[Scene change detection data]

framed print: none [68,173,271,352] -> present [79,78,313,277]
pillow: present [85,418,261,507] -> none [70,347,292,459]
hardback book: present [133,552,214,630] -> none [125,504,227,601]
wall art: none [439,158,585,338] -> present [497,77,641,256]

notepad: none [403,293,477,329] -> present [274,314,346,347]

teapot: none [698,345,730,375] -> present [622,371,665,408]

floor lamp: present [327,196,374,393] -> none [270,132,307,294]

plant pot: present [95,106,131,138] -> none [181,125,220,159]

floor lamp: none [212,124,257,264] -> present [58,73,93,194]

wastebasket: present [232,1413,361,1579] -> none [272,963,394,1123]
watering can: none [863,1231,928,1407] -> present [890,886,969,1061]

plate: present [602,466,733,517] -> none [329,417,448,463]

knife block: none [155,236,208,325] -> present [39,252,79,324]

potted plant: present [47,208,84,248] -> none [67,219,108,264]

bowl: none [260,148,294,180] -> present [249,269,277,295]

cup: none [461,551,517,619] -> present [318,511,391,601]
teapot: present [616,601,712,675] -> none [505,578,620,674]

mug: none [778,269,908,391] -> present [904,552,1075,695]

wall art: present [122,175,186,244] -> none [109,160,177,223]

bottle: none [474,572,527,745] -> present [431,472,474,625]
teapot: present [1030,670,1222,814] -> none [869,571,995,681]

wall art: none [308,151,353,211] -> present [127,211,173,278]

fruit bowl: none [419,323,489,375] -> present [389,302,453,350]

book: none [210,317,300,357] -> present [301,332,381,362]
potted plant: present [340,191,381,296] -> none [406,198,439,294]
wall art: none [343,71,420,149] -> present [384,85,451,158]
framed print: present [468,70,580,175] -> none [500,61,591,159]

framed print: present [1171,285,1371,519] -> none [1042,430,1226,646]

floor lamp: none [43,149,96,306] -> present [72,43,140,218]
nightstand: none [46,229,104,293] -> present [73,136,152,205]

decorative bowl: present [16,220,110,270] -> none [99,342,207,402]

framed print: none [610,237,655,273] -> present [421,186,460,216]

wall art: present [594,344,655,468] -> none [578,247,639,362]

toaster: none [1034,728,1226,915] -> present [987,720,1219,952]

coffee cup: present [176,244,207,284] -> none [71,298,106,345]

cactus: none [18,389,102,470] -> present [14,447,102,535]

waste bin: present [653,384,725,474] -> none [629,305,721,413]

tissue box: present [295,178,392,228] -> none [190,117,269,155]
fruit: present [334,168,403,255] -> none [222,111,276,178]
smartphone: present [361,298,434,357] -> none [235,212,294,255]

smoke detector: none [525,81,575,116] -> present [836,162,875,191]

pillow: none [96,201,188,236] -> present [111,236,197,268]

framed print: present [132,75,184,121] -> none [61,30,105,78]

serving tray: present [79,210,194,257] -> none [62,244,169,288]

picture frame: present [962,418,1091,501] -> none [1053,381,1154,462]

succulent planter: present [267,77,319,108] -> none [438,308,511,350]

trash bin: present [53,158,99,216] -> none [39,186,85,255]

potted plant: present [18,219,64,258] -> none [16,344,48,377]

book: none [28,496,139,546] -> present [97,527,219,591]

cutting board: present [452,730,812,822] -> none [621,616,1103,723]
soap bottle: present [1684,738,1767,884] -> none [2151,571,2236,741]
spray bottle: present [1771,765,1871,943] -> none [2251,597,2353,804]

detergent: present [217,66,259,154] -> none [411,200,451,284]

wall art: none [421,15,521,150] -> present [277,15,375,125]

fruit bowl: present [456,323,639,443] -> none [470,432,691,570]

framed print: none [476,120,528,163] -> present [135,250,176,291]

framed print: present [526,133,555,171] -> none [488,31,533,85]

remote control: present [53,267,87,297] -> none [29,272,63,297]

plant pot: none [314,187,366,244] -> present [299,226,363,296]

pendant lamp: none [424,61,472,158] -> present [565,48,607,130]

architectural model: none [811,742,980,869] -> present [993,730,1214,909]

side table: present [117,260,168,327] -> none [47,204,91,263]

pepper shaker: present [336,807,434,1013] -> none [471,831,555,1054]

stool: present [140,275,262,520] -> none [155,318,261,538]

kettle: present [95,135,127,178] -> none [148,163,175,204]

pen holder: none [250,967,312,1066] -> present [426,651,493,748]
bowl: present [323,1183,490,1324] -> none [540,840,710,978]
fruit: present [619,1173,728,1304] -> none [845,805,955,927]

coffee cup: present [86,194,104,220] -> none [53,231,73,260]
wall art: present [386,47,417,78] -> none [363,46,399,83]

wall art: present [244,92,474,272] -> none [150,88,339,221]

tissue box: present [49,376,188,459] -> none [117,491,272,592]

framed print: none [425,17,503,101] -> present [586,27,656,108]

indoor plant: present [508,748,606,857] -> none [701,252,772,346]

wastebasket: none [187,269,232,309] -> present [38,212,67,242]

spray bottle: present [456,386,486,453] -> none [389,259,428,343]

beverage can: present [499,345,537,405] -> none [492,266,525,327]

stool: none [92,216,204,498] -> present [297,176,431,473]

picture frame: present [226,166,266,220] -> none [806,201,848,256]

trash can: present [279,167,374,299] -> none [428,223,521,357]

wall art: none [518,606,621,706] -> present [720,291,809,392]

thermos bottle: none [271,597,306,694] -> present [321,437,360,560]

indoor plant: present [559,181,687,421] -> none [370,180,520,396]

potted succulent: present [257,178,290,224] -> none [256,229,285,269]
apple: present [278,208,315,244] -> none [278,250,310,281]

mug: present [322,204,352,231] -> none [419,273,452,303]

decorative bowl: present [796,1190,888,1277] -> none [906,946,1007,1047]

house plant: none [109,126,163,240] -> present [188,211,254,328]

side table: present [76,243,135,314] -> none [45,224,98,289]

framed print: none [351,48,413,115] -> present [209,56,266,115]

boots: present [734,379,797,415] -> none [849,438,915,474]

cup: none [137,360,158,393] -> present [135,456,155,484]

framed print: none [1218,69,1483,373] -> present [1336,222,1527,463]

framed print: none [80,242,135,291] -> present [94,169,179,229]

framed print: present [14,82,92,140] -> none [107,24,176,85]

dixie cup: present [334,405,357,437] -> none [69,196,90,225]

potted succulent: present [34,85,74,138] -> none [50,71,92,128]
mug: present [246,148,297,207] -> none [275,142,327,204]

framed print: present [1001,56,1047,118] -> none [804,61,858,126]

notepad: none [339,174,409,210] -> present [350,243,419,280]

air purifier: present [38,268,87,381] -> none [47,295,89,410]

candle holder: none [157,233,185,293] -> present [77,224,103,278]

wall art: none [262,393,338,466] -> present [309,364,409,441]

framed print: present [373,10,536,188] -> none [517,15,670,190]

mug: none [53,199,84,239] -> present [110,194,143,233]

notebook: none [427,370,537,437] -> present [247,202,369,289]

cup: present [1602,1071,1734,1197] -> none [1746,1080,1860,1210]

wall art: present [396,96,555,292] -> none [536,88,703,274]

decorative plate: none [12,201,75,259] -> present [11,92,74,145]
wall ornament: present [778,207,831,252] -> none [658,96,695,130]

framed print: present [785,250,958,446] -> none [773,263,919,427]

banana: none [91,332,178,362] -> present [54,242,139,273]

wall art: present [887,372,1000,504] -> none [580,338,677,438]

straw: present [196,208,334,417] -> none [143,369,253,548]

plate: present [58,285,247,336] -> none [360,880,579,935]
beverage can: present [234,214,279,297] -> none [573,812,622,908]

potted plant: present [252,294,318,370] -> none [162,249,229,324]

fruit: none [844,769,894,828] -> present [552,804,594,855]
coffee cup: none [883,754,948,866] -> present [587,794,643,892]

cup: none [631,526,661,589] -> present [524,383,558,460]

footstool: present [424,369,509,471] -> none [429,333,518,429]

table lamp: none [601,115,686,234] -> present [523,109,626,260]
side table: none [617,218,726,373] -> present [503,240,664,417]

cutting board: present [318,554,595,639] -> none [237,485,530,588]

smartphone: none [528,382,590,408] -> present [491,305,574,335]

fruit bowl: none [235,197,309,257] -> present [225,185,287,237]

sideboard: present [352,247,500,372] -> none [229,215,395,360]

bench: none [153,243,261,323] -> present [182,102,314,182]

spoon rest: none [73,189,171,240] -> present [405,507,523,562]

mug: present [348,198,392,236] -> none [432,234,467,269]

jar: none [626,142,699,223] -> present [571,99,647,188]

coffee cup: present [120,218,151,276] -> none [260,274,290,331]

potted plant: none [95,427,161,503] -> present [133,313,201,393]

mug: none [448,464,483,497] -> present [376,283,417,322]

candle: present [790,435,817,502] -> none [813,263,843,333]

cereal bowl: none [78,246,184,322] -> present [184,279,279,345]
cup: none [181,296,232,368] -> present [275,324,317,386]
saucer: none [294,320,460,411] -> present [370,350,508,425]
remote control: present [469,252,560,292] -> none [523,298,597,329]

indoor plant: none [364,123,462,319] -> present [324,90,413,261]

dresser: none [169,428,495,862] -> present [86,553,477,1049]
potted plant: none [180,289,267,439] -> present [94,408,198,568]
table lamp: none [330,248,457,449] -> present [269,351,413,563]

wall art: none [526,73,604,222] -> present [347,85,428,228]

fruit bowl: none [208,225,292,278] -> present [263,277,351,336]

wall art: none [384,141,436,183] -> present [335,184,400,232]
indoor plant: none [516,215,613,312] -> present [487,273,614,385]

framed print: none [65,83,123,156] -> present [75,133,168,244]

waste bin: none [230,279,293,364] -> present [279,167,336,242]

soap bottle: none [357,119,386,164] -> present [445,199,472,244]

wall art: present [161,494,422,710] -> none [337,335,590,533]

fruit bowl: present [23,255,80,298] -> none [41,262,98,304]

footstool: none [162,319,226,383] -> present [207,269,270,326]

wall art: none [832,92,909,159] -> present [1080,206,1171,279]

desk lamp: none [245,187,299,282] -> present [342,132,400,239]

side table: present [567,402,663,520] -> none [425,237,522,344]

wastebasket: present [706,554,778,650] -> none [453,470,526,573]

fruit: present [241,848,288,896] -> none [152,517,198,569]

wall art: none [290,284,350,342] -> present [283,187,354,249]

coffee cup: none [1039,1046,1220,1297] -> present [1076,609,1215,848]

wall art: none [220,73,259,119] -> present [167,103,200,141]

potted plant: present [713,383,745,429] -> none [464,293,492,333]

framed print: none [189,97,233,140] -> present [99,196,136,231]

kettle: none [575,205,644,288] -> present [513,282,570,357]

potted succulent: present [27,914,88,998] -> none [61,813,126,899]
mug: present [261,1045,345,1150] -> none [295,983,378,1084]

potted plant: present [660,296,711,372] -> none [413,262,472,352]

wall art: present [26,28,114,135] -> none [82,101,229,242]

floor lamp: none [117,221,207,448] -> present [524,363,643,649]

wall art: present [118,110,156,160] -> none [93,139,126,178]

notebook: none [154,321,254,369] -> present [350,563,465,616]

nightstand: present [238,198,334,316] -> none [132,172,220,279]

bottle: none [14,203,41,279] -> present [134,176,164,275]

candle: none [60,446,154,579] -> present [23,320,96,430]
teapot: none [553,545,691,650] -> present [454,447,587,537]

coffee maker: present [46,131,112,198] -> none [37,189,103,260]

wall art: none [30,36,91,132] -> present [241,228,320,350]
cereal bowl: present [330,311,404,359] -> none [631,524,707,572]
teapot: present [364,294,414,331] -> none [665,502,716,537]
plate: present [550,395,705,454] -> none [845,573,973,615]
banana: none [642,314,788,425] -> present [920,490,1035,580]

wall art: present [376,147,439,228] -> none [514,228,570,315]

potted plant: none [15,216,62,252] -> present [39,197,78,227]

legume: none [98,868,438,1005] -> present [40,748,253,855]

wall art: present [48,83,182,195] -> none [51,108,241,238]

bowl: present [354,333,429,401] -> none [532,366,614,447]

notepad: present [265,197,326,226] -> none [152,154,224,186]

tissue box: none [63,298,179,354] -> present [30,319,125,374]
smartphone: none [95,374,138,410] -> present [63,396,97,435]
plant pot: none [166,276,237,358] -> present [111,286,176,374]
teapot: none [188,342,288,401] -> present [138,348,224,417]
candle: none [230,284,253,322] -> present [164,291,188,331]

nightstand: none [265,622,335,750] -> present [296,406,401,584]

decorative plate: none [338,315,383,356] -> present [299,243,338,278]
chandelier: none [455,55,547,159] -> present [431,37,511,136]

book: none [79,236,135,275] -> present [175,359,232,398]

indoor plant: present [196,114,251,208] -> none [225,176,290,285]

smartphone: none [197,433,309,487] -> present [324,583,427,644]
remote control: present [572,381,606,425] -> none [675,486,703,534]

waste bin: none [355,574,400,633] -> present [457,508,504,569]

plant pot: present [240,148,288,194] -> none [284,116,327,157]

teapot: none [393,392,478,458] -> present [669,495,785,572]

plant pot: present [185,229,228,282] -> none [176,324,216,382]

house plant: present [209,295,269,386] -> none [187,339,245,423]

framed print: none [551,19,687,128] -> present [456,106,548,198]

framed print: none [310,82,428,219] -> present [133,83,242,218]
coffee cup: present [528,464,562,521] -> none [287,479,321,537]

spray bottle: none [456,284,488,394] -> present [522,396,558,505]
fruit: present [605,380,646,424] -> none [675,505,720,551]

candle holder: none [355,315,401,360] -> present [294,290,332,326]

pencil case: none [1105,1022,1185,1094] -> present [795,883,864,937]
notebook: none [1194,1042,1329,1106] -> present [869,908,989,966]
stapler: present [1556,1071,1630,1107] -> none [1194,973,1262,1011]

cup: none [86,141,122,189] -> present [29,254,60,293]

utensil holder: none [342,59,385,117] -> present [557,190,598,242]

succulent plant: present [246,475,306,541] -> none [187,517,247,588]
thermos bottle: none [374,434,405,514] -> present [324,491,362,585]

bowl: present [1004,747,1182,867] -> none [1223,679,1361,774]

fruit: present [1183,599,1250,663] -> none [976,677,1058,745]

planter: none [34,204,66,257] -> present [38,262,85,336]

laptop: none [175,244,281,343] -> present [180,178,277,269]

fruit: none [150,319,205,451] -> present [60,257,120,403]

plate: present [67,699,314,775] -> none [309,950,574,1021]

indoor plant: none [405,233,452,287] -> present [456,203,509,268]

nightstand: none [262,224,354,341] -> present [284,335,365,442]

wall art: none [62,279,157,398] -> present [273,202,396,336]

* [Work task]: Retype only the lines above between the line with "waste bin: present" and the line with "smartphone: present [361,298,434,357]", counting those two lines as well, and keep every character as it is.

* [Answer to the exercise]:
waste bin: present [653,384,725,474] -> none [629,305,721,413]

tissue box: present [295,178,392,228] -> none [190,117,269,155]
fruit: present [334,168,403,255] -> none [222,111,276,178]
smartphone: present [361,298,434,357] -> none [235,212,294,255]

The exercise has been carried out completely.